(Information Opens)

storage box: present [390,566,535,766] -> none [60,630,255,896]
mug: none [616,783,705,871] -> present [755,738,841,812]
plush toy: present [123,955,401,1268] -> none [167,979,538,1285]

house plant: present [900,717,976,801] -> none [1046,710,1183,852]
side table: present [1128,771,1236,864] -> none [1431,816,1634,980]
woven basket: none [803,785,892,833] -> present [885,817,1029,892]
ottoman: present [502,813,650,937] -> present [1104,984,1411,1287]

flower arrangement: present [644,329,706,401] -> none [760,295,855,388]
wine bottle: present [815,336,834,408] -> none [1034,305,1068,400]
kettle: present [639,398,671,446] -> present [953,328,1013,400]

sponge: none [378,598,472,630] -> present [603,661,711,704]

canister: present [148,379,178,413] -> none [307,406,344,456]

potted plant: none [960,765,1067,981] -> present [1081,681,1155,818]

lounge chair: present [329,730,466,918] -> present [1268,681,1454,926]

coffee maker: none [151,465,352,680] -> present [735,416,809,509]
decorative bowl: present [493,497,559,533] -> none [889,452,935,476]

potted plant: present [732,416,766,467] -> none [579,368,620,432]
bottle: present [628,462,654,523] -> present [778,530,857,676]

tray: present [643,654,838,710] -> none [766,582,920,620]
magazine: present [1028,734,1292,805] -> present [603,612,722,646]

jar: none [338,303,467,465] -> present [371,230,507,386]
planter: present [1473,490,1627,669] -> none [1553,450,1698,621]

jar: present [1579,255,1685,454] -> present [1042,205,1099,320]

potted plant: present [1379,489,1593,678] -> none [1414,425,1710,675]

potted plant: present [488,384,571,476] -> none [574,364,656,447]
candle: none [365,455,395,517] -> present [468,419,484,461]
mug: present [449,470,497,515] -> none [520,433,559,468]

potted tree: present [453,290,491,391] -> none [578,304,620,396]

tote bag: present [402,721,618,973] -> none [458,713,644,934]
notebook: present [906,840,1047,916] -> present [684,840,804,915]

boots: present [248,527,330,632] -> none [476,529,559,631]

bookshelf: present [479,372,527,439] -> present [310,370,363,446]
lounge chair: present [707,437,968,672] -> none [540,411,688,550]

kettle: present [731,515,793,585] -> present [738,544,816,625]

(Information Closes)

- _Problem to work on_:
Copy the line containing "lounge chair: present [707,437,968,672]" and every line after it, through the last line of the records. Include nothing else.

- _Exercise result_:
lounge chair: present [707,437,968,672] -> none [540,411,688,550]

kettle: present [731,515,793,585] -> present [738,544,816,625]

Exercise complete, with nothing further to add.